The legislation supposedly prevents 'cherry picking". I will believe it when I see it.BellSouth/AT&T has been cherry picking for years.I live only 10 minutes Northwest of Nashville, yet BellSouth/AT&T has refused to provide DSL ever since I have lived in the area. People have signed numerous petitions, complained to BellSouth (I have done so more times than I can remember) yet they still refuse to provide DSL to their customers who actually want it.If they do not offer DSL to my area within the next 6 months, I will file a complaint with the State Attorney General, as they obviously took great pains to insert language in the legislation saying they could not cherry pick based on 'income'. One of the faults of the legislation is that it contains language prohibiting requiring them to provide broadband service to their customers!They SHOULD be required to provide all possible services to ALL OF THEIR CUSTOMERS!Don't they want to serve their customers?So far it does not appear to be the case.So I will take a wait and see attitude here, and I will not hold my breath.

By: howelln on 12/31/69 at 6:00

AT&T are usually weasels. As much as I am not fond of comcast, I feel slightly better with them.
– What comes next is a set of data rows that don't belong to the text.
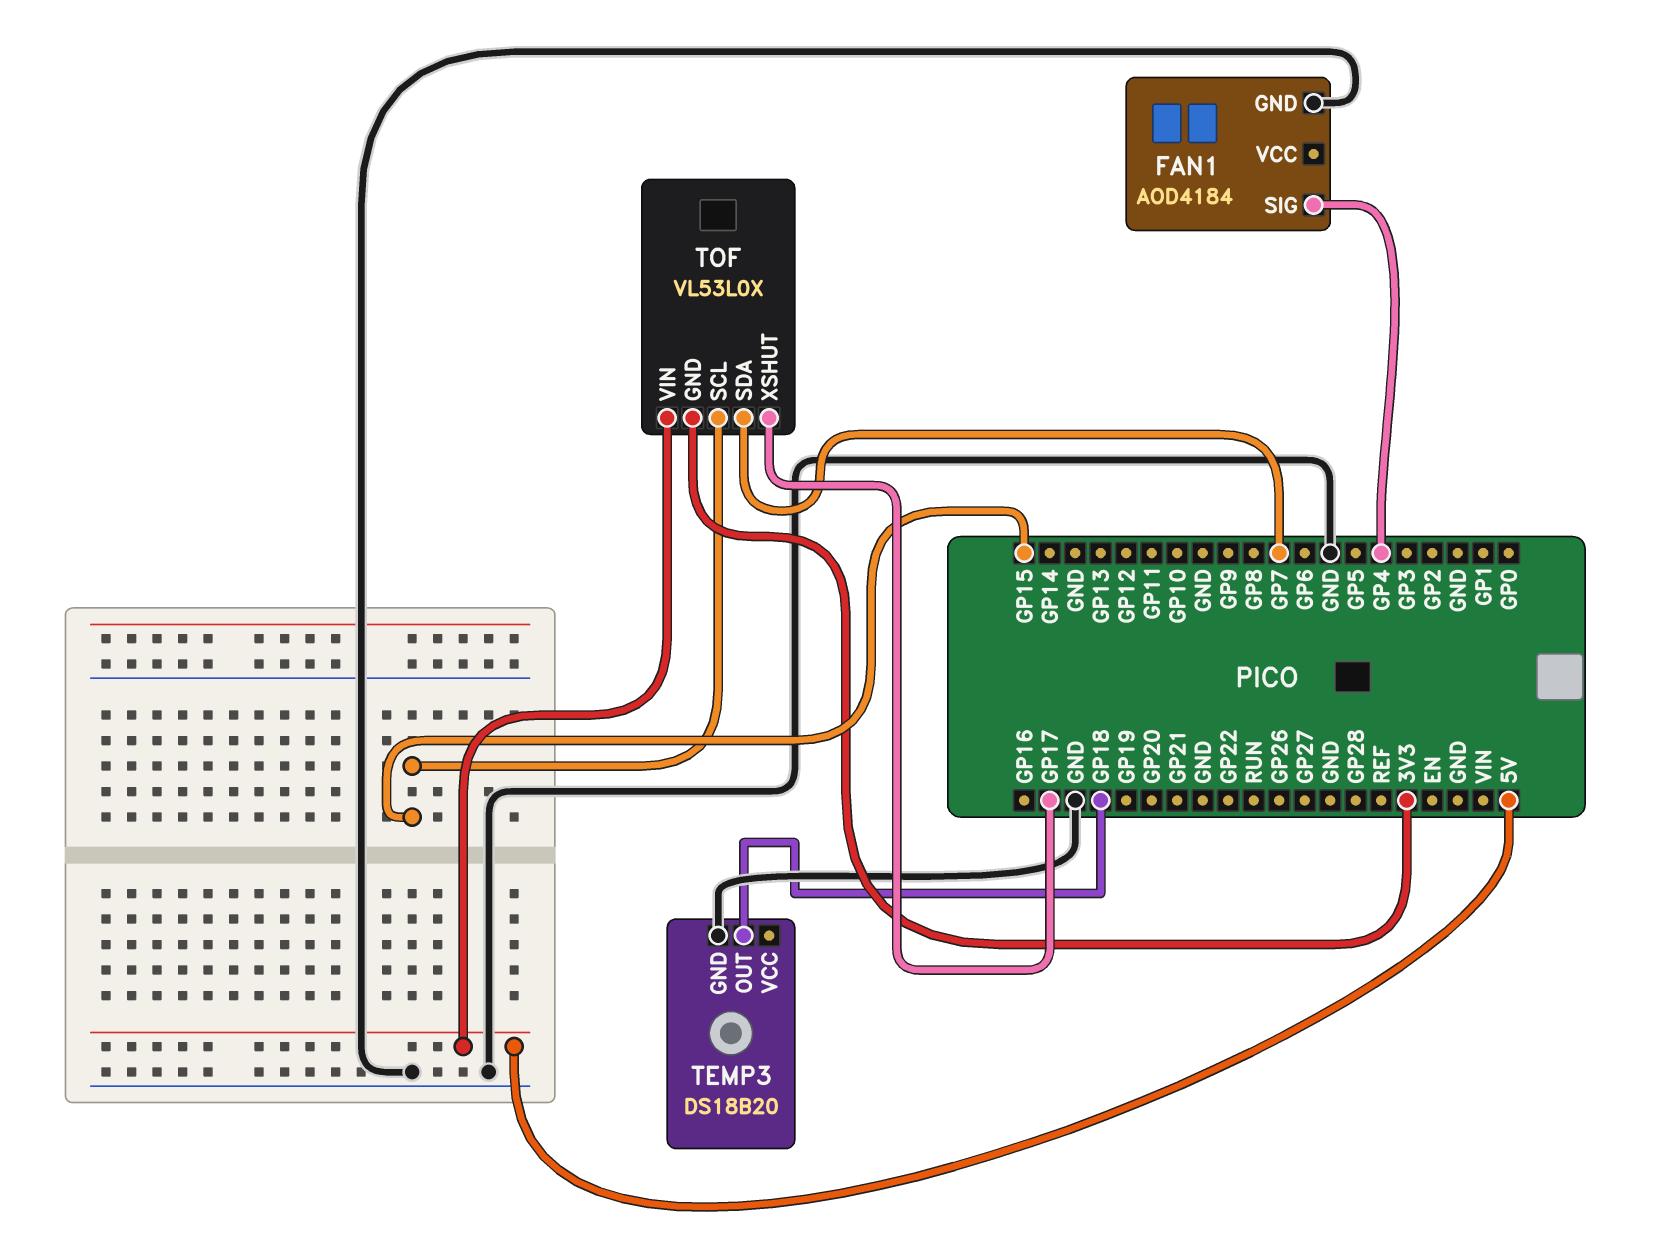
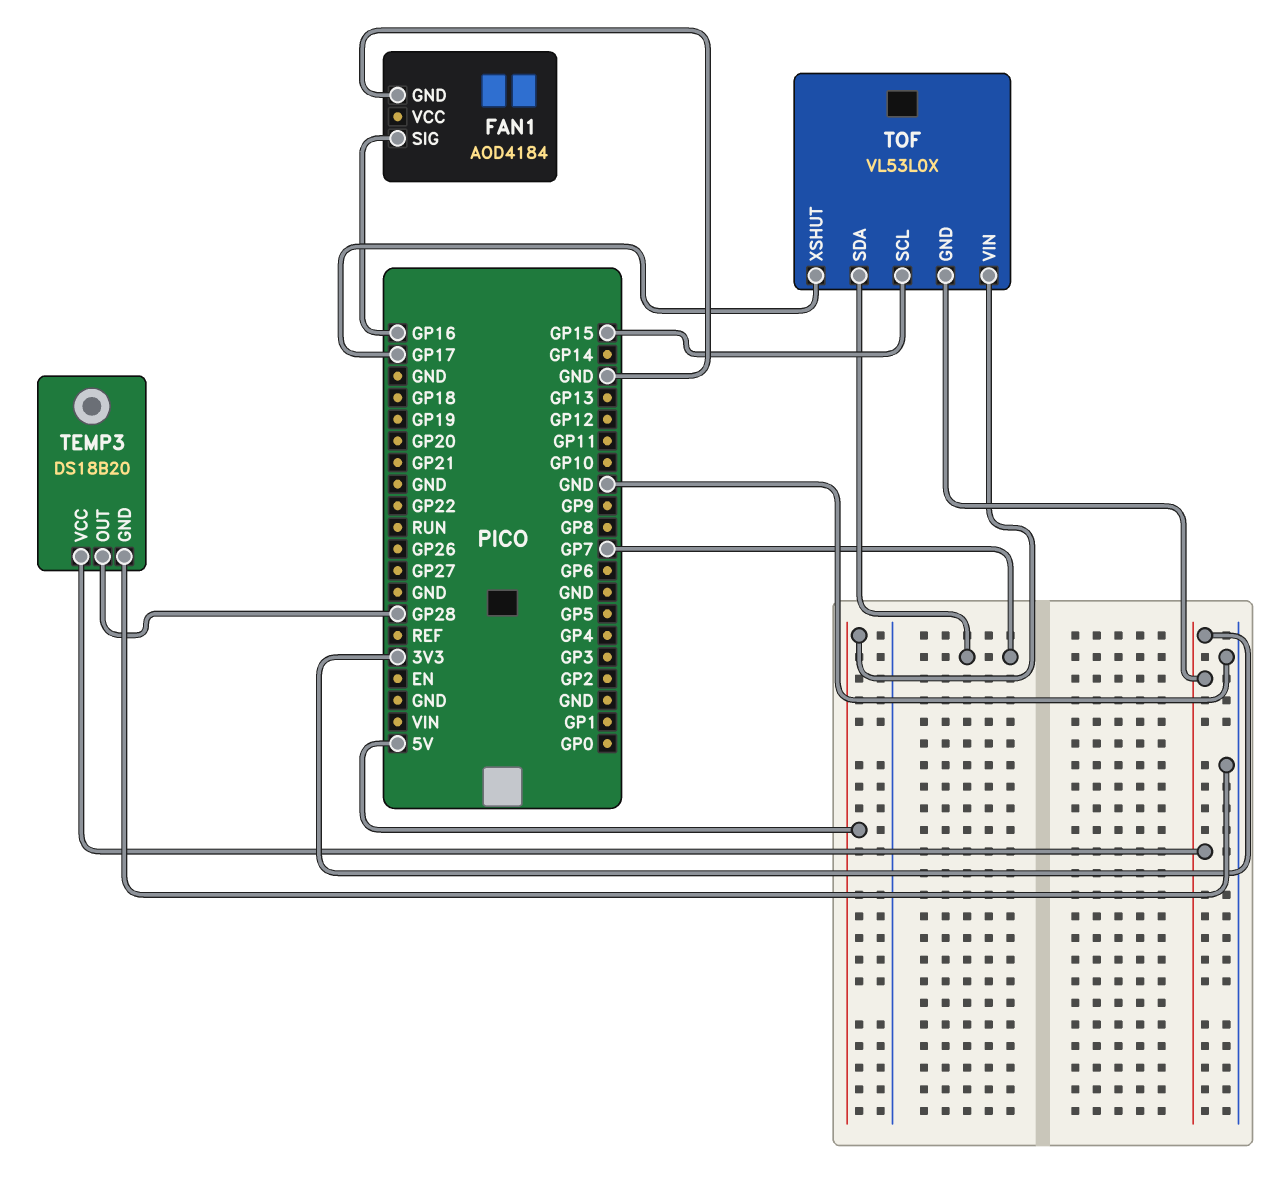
FAN1 pin SIG: GP4 -> GP16
TEMP3 pin OUT: GP18 -> GP28
TEMP3 pin VCC: none -> 3V3

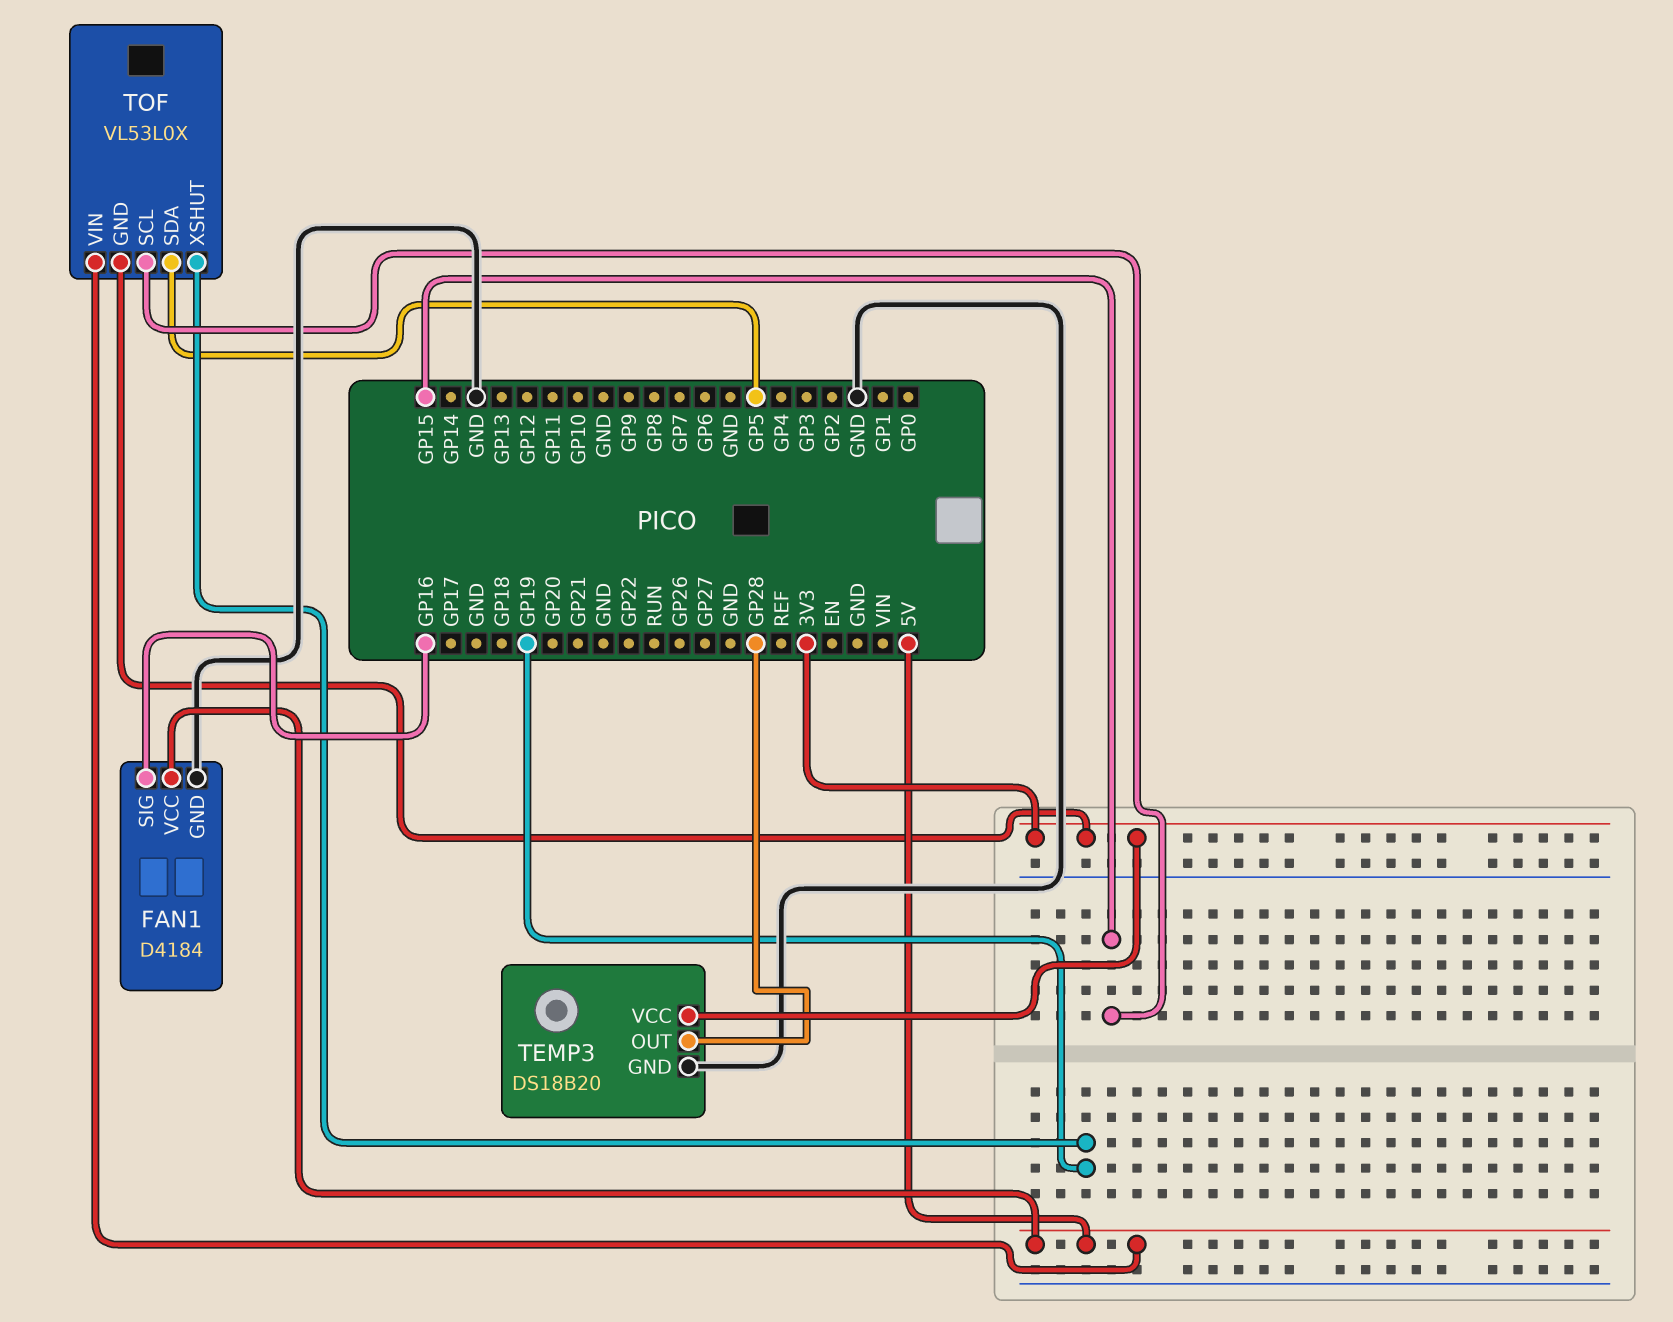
FAN1: AOD4184 -> D4184
FAN1 pin VCC: none -> 5V
TOF pin SDA: GP7 -> GP5
TOF pin XSHUT: GP17 -> GP19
By: JeffF on 12/31/69 at 6:00

don't you have to live withing so many feet/miles or whatever of a telephone facility in order to get DSL? Doesn't sound like cherry picking if you live too far away to use the technology.

By: global_citizen on 12/31/69 at 6:00

To Slow56kDeath: Instead of Bellsouth DSL, why don't you get Comcast cable internet? Perhaps Comcast doesn't serve your area either? Why haven't you sued Comcast?

By: mccullochd on 12/31/69 at 6:00

Do you live next door to The Slowskeys?

By: TITAN1 on 12/31/69 at 6:00

I like Comcast, and I have a feeling there will be very little difference between the two. but it could drive the price down,I believe both will always be about the same cost. I'm getting very good service now, so why would I switch?